The court heard Higton and Osborne had been together for five years before he became “coercive, controlling and physically abusive”, telling Higton what she could wear, how she could use social media and whom she could know.

Friends described Higton as going from being “fun, bubbly and independent” to a person who posted about being sad on social media.

Jonathan Sandiford KC, prosecuting, said the “final straw” came after a violent assault that left her unable to move for several days. When able to, she left Osborne and was proud to have done so, the court heard, vowing never to go back.

Osborne warned Higton that if she ever met someone else, he would “end her fully”.

He became aware she was seeing Harnett and and threatened to kick his head in and “fuck him up” unless Higton deleted him from her phone. He threatened to slit her throat and said if she got a new boyfriend he would kill them both.

Higton made a statement to police on 11 May, saying she feared for her life. She said: “If I ever get another boyfriend, he [Osborne] will kill us both.”

Police arrested Osborne the next day and interviewed him in relation to coercive behaviour and violence, bailing him on condition that he did not go to Higton’s home.

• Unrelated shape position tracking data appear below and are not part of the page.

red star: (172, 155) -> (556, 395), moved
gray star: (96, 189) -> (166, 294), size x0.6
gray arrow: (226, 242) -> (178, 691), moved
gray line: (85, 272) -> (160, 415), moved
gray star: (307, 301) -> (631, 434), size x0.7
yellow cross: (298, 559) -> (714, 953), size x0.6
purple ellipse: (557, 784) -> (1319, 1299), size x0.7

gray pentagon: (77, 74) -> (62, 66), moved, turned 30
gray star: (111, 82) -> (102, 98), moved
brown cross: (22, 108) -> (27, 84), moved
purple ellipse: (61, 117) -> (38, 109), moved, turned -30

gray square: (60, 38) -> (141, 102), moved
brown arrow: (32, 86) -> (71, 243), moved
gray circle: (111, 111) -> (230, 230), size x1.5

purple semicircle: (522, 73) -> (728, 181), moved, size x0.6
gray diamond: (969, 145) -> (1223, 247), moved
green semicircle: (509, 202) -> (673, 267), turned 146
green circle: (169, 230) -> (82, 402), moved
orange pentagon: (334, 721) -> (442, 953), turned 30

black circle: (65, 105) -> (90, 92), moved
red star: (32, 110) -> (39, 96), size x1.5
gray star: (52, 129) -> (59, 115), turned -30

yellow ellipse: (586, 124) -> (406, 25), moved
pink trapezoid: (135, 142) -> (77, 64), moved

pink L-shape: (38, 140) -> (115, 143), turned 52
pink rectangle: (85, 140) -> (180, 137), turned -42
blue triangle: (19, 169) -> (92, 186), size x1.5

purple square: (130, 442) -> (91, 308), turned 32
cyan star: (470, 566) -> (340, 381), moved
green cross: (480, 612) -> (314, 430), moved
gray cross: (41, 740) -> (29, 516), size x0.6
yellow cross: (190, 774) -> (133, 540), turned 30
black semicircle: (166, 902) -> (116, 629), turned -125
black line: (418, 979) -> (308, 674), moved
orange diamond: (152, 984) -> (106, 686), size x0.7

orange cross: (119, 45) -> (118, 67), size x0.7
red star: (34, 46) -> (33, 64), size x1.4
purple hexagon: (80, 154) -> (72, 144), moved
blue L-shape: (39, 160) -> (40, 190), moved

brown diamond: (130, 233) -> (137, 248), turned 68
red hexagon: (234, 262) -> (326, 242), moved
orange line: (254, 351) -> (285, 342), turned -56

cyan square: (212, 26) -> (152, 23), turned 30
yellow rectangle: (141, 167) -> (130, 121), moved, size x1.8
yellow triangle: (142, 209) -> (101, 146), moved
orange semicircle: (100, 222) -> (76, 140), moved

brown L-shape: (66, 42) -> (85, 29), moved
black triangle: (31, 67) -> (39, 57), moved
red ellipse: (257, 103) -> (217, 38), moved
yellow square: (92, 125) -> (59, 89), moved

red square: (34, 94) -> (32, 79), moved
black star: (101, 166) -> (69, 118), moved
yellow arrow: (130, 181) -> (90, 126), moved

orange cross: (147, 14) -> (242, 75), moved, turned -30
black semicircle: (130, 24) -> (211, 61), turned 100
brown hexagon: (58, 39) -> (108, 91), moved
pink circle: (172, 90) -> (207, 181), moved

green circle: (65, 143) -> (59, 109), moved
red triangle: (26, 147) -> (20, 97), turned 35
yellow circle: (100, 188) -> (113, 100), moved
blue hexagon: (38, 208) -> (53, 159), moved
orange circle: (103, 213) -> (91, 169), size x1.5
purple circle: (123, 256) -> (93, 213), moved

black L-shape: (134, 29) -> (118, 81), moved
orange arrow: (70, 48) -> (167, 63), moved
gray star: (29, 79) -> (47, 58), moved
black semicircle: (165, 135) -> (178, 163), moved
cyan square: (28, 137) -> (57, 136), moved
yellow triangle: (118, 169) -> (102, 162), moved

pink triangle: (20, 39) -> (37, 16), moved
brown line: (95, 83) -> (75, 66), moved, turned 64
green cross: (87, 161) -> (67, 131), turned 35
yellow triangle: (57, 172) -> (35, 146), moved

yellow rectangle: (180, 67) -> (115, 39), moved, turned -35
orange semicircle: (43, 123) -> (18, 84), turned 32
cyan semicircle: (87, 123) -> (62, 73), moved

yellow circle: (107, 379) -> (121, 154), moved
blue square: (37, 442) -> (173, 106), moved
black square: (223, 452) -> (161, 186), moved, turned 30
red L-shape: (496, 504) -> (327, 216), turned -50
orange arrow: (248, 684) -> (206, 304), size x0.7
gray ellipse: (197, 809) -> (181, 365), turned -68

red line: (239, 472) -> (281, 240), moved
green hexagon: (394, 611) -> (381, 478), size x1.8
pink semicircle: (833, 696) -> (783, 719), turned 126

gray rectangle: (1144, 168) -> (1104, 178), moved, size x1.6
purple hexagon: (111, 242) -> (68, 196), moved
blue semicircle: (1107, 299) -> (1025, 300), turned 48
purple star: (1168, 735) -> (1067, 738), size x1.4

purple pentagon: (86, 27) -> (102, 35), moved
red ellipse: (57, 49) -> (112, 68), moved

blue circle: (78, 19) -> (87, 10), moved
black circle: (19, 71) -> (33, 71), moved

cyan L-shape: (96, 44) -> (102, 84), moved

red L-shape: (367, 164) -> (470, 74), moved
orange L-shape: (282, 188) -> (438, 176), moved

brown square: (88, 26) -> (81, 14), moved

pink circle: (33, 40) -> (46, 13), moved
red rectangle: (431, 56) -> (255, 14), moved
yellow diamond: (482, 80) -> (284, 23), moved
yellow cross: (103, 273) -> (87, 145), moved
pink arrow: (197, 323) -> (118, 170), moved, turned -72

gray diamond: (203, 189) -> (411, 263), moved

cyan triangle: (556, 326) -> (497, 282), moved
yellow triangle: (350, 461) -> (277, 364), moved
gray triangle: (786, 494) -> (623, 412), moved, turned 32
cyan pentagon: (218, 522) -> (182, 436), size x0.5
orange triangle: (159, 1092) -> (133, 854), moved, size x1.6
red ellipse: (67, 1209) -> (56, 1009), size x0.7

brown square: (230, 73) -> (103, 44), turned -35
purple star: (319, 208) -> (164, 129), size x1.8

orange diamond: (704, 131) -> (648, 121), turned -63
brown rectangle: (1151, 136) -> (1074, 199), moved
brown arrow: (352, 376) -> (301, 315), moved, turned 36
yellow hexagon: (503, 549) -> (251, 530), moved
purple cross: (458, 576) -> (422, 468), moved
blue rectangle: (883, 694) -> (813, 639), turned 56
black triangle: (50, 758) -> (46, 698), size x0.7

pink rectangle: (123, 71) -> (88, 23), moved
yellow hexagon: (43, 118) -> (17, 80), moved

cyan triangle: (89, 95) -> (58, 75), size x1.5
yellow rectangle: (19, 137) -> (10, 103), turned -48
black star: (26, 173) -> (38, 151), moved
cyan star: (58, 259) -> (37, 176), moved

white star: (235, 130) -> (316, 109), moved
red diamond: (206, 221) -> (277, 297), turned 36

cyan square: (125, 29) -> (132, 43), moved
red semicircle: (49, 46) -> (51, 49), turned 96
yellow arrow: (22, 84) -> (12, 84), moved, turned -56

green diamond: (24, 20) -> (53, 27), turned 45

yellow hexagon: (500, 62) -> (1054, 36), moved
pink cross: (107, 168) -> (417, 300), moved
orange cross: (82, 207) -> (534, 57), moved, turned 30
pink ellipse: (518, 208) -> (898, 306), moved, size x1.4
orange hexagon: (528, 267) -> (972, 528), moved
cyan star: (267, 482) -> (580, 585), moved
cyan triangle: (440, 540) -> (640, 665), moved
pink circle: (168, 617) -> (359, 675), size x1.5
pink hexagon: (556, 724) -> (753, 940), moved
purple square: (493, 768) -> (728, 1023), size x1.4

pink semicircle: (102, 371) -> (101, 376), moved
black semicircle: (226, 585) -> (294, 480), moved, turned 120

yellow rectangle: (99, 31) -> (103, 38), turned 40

He used neighbours to spy on Higton and went to her house late on 14 May, while she and Harnett were on a date at a cinema in Halifax.

Sandiford said Higton was in effect defenceless against Osborne’s knife attack as soon as she came through her door, “although she put up a courageous struggle”.

Osborne also raped at knifepoint another woman he had held captive in the house. Four children were in the property at the time of the murders.

In a victim impact statement read out in court, Higton’s mother, Nicola McAlister, described Osborne as a “monster of the worst kind”.

She added: “I no longer live, I simply exist in a tortuous world without my baby. I am tormented every second of every day that I draw breath.”

At the end of the sentencing, the judge paid tribute to the dignity with which Higton and Harnett’s families had dealt with the hearing.

Sandiford said: “The defendant committed a premeditated and brutal double murder motivated by sexual jealousy, a desire to exercise control over Katie Higton, an unwillingness to accept her decision to leave him, and her freedom to form a relationship with another man.”

West Yorkshire police have referred themselves to the police watchdog, the Independent Office for Police Conduct (IOPC), because of their contact with the victim before the murders.

Osborne was jailed for 10 years for the rape and false imprisonment charges, to run concurrently.